● **SOBRE LA TAREA**
Resume en dos oraciones el fragmento sobre las visas de inversión en Estados Unidos que aparece a continuación.

Estados Unidos continúa siendo el sueño americano de cientos de ecuatorianos. Las filas de aspirantes a obtener visas en los consulados y embajadas se mantienen con la misma afluencia, a pesar de que a muchos les han negado la opción de viajar a ese país. Otros, en cambio, sueñan con ser empresarios en Norteamérica, ponerse una filial de un negocio establecido en Ecuador o unir sus ahorros a los ahorros de un familiar cercano. Sin embargo pocos se arriesgan a solicitar visa para invertir, por temor a requerir altas sumas de dinero.
“En este momento hay gente que está explorando la posibilidad de mudarse a Estados Unidos temporal o definitivamente. Hay quienes desean llevar sus productos al extranjero para manejar el negocio desde allá. Hoy existen varias alternativas de visas por inversión en las que no se necesita monto mínimo”, explicó el Dr. Fernando Pérez III, experto en migración legal y transacciones empresariales internacionales, del estudio jurídico Pérez & Associates de Florida, quien estuvo de visita por Guayaquil gracias a Intuivel, abogados de migración.

Registros de un conjunto de datos:
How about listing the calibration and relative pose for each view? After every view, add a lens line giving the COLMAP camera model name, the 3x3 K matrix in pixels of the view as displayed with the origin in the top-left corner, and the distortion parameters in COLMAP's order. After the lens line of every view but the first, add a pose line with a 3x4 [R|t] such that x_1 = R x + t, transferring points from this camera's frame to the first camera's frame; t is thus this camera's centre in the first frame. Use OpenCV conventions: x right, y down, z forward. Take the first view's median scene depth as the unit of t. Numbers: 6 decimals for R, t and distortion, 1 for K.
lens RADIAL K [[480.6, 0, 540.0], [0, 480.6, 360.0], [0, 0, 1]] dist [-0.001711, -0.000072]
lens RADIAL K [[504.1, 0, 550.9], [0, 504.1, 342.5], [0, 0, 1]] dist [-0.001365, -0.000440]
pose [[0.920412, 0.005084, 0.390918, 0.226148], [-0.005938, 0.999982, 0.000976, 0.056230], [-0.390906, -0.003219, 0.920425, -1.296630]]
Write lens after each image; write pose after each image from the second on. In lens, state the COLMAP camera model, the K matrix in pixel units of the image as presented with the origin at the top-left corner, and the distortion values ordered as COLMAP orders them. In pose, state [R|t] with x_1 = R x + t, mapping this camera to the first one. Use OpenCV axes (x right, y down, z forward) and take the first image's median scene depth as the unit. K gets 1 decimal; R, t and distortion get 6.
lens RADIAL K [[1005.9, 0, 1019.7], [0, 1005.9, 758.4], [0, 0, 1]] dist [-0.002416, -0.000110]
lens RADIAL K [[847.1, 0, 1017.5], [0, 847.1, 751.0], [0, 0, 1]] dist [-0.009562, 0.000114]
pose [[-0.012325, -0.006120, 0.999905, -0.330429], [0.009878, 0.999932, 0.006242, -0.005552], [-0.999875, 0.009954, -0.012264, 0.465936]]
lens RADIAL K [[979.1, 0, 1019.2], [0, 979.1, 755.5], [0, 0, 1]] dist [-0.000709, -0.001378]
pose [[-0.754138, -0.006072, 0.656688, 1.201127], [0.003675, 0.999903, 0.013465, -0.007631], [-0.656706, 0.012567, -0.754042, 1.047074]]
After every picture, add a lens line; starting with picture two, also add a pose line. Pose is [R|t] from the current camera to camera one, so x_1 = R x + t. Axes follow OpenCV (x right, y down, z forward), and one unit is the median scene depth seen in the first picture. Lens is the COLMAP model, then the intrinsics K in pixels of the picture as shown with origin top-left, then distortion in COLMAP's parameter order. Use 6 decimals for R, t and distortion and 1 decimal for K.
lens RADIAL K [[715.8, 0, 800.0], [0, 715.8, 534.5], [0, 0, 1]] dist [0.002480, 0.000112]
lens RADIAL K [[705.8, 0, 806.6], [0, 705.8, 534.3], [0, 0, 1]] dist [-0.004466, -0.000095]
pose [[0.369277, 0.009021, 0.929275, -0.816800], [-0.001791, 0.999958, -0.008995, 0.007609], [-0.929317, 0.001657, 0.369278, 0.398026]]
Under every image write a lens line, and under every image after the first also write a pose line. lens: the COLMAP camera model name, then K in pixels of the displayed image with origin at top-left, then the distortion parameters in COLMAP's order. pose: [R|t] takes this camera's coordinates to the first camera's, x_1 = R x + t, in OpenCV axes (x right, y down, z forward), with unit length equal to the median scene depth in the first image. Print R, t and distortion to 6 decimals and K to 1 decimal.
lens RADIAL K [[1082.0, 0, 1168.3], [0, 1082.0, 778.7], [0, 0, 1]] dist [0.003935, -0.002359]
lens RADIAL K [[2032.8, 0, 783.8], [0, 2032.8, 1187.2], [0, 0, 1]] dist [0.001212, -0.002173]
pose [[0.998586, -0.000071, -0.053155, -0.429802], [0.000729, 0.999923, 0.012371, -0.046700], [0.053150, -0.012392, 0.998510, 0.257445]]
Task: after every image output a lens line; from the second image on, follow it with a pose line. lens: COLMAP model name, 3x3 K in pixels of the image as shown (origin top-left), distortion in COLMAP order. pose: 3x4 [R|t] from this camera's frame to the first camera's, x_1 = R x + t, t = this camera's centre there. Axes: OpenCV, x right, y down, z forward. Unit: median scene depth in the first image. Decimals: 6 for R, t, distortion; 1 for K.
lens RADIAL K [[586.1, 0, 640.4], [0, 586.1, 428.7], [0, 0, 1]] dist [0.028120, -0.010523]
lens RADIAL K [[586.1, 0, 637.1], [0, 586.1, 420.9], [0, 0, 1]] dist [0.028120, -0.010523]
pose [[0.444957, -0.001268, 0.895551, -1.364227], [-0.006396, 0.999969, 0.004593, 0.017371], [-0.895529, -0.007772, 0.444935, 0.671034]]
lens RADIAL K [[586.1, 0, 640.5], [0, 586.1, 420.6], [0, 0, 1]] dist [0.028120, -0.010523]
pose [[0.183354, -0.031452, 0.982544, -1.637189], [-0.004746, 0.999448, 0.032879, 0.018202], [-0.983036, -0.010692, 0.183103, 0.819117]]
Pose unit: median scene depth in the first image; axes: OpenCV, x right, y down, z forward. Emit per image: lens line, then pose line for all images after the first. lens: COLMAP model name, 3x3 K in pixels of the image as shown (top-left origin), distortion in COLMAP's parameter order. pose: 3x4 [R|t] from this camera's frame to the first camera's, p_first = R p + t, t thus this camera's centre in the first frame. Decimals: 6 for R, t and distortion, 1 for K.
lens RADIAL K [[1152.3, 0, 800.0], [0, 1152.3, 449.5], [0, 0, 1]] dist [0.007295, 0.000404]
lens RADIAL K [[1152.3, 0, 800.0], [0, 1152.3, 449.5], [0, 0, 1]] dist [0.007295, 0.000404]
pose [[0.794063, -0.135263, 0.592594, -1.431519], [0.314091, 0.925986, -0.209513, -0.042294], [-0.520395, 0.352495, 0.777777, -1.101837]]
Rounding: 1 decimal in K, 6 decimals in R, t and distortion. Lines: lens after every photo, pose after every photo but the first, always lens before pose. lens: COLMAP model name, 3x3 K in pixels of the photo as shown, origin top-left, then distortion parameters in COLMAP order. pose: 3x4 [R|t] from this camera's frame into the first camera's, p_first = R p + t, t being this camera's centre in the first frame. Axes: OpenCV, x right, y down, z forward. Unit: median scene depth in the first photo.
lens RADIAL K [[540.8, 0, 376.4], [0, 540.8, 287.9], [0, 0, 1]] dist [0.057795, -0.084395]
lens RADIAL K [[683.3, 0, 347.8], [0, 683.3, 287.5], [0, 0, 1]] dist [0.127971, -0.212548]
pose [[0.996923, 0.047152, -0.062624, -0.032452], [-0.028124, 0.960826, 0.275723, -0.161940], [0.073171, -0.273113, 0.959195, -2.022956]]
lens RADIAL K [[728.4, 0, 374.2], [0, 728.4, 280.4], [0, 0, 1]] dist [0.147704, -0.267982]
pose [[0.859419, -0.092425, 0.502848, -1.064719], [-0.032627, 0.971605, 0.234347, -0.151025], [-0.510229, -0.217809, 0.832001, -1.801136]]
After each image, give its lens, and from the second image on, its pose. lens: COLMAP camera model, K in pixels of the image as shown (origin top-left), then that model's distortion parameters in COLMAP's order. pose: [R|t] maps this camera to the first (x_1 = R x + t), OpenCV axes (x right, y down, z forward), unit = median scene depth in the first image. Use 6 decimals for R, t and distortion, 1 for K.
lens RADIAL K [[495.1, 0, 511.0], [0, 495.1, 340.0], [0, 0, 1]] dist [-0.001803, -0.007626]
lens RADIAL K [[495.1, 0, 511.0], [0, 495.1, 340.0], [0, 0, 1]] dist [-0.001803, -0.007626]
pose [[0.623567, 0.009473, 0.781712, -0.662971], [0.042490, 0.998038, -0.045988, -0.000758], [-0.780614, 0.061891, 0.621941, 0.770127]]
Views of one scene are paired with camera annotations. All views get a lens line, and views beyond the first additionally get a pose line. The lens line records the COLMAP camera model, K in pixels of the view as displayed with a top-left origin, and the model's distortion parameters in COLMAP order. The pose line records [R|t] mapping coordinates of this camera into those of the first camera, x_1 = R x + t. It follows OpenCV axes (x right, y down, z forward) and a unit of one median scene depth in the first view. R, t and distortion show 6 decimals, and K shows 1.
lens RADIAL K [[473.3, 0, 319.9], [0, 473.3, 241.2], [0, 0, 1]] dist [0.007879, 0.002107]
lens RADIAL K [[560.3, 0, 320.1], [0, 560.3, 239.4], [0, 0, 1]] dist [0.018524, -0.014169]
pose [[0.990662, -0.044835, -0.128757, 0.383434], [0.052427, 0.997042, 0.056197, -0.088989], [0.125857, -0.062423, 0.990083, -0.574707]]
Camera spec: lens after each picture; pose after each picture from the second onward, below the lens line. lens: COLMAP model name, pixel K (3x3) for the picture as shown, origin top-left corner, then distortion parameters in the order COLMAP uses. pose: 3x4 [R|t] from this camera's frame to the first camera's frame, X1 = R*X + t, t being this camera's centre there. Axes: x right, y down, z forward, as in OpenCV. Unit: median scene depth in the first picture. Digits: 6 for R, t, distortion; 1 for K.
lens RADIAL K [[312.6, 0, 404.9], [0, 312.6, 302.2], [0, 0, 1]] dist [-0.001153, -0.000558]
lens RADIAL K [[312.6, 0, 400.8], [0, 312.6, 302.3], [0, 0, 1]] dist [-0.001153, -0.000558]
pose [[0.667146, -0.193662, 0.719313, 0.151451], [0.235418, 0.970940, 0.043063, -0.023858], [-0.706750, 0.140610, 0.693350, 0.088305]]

● **RESPUESTA**
Aunque muchos ecuatorianos siguen soñando con Estados Unidos y las filas para obtener visas no disminuyen, pocos solicitan una visa para invertir por temor a que se requieran altas sumas de dinero. Según el Dr. Fernando Pérez III, experto en migración legal del estudio jurídico Pérez & Associates de Florida, hoy existen varias alternativas de visas por inversión que no exigen un monto mínimo.